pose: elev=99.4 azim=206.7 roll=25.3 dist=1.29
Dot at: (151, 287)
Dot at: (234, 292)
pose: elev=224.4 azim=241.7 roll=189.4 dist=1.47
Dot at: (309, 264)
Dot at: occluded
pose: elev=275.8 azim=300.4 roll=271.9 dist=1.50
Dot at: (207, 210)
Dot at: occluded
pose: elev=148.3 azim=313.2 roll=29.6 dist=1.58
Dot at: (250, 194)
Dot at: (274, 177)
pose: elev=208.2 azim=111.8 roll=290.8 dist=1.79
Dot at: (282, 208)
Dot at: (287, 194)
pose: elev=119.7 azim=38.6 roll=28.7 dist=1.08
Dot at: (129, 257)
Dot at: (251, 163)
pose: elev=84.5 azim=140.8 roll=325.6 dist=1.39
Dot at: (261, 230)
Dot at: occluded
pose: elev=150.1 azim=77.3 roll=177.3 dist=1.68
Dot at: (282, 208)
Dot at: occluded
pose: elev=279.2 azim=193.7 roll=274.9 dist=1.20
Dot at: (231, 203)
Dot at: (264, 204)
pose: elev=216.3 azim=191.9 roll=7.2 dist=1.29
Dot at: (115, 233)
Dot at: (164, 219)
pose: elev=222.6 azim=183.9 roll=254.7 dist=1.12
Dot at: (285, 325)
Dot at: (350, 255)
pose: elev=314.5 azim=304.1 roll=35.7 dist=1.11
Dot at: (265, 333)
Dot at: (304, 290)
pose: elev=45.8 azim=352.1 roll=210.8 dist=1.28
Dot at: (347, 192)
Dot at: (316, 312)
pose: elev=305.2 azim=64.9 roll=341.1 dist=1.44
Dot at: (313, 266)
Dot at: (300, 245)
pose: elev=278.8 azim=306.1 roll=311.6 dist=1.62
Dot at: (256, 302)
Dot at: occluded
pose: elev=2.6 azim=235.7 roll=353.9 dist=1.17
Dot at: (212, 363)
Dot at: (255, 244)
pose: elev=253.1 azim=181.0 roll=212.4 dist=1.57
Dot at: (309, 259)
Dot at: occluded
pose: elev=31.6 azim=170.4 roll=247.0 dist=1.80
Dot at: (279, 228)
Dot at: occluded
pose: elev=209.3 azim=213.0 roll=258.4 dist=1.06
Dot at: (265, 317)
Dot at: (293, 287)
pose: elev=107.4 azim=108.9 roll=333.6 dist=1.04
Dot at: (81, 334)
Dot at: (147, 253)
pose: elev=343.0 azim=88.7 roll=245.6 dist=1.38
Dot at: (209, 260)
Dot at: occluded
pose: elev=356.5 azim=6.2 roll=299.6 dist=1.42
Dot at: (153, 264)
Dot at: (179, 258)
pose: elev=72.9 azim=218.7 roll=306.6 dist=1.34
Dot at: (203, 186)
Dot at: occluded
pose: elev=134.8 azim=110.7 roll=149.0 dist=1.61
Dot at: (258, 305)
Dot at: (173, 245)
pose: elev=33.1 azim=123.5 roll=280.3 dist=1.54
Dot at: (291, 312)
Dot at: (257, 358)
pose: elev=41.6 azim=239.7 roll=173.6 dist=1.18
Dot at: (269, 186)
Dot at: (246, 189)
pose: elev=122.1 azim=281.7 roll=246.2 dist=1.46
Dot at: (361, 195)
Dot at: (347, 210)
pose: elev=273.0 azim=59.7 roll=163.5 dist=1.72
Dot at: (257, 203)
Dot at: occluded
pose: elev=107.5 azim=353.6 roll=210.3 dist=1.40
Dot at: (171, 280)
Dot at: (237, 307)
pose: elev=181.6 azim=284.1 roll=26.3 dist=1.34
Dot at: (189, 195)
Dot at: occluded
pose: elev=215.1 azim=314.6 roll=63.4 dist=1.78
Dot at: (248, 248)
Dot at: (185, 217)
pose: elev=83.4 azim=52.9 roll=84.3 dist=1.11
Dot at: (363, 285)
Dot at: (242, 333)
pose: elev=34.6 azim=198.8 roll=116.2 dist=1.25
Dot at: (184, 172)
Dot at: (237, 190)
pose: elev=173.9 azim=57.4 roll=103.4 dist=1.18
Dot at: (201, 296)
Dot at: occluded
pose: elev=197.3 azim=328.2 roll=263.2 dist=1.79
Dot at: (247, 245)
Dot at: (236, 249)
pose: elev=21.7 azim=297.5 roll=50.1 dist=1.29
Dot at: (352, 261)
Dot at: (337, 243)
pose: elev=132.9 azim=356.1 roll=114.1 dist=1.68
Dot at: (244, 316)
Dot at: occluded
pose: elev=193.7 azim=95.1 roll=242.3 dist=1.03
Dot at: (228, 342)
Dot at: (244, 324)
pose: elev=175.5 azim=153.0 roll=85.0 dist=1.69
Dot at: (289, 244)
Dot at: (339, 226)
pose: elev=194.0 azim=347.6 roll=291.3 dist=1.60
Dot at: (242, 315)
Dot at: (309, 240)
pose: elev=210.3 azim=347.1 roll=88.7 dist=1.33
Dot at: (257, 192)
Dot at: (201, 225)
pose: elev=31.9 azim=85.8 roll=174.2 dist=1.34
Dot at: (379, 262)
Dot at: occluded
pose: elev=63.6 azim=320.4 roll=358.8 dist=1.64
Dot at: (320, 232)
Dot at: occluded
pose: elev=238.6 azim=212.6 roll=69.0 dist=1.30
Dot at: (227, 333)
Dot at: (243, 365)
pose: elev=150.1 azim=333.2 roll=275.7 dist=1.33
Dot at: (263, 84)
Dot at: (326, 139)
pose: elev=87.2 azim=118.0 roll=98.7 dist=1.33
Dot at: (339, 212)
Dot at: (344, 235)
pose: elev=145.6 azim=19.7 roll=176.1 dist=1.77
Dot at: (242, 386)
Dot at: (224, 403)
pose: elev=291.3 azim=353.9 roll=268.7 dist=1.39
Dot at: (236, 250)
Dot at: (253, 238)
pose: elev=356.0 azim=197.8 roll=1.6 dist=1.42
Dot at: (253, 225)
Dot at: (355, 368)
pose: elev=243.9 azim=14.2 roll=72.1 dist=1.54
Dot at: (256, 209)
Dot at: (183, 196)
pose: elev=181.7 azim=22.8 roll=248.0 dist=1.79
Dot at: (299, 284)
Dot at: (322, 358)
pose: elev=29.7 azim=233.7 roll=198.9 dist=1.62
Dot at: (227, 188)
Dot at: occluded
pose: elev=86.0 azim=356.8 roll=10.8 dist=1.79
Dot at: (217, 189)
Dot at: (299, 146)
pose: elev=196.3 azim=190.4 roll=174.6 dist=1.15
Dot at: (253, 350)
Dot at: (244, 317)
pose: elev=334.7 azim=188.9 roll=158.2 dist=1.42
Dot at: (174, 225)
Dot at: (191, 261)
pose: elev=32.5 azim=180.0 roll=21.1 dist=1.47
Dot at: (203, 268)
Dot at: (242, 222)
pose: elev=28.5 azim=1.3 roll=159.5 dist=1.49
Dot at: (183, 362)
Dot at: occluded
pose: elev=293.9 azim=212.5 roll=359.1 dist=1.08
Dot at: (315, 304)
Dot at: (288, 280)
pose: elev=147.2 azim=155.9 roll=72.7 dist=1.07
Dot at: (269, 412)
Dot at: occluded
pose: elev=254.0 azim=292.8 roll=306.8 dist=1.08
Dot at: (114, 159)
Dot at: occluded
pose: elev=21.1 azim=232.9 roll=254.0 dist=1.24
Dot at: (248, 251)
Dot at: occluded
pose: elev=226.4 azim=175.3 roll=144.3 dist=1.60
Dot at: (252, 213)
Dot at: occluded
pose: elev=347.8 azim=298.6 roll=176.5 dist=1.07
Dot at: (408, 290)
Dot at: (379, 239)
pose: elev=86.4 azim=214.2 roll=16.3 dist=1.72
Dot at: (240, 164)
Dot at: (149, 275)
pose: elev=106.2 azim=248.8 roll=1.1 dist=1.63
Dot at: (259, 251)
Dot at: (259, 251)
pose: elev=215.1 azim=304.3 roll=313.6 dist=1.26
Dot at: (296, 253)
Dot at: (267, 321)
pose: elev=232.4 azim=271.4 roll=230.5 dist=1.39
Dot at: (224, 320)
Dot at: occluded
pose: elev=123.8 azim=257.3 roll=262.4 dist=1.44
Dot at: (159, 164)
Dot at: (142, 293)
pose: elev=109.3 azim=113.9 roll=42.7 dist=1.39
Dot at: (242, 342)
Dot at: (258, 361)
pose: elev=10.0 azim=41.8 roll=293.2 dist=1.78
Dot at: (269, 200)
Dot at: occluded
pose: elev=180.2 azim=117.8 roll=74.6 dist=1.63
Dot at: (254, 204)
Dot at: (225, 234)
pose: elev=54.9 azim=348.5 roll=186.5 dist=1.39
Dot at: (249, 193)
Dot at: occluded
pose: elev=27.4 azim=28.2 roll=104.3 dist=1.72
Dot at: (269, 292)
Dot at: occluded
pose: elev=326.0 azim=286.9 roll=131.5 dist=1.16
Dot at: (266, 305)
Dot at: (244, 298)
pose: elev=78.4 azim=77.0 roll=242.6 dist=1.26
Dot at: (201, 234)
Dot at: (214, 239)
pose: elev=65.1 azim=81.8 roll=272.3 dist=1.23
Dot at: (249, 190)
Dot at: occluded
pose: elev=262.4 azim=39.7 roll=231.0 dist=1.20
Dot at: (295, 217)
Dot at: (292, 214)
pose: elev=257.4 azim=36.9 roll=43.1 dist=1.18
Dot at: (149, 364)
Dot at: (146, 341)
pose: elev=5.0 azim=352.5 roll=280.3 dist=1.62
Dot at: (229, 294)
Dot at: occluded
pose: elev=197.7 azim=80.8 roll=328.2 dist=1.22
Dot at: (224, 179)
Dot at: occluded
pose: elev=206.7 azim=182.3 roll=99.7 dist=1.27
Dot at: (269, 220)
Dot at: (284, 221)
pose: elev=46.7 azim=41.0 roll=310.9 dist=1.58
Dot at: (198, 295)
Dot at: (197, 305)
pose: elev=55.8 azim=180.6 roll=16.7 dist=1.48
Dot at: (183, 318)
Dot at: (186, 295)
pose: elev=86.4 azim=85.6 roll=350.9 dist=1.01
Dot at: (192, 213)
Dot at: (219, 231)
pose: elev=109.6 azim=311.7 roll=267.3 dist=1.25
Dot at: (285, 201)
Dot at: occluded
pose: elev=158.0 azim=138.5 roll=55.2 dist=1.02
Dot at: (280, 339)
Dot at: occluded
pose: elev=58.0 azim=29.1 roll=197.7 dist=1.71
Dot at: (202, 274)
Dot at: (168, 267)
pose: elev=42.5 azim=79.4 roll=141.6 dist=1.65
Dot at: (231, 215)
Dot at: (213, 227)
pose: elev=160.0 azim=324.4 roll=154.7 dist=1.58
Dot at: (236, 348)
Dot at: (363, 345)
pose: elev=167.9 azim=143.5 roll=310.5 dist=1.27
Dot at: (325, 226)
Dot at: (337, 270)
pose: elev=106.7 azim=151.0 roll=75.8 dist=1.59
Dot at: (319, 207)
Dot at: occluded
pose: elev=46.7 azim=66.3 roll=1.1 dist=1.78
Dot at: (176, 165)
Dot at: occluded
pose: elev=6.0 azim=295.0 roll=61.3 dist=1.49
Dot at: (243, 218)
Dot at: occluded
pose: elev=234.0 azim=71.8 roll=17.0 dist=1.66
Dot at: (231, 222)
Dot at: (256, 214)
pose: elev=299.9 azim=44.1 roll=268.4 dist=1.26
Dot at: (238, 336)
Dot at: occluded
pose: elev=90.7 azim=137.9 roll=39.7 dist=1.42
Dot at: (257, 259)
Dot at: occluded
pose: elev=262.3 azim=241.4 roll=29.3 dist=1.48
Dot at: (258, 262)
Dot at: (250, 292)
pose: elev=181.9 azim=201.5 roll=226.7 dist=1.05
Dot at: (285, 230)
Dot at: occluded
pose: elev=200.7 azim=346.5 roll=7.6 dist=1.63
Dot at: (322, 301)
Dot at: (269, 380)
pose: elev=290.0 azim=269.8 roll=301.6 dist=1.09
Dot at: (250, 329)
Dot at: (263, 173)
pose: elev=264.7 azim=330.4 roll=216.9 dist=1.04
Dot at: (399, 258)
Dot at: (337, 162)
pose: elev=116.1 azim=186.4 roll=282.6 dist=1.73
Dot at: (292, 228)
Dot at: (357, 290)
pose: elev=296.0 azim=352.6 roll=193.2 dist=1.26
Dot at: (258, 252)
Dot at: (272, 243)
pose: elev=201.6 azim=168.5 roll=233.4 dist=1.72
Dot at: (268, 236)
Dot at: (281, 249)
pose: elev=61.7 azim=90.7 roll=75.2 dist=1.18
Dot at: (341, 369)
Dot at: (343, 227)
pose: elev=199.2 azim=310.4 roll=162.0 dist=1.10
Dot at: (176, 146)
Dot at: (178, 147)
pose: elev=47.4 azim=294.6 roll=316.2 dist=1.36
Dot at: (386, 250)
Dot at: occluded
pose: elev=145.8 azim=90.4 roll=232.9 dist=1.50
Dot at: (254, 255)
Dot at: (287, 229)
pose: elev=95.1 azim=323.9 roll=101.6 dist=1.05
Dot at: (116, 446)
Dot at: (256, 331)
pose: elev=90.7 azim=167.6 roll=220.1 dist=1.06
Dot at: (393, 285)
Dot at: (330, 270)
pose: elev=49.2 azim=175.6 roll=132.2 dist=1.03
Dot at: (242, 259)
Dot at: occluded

- Task instructions -
Put the lines above, from the start of the rows through the line containing "Dot at: (274, 177)", inclusive, into a Markdown table with the columns Index and Entry. Give each line its number under Index and leave out blank lines.

- Written solution -
| Index | Entry |
|---|---|
| 1 | pose: elev=99.4 azim=206.7 roll=25.3 dist=1.29 |
| 2 | Dot at: (151, 287) |
| 3 | Dot at: (234, 292) |
| 4 | pose: elev=224.4 azim=241.7 roll=189.4 dist=1.47 |
| 5 | Dot at: (309, 264) |
| 6 | Dot at: occluded |
| 7 | pose: elev=275.8 azim=300.4 roll=271.9 dist=1.50 |
| 8 | Dot at: (207, 210) |
| 9 | Dot at: occluded |
| 10 | pose: elev=148.3 azim=313.2 roll=29.6 dist=1.58 |
| 11 | Dot at: (250, 194) |
| 12 | Dot at: (274, 177) |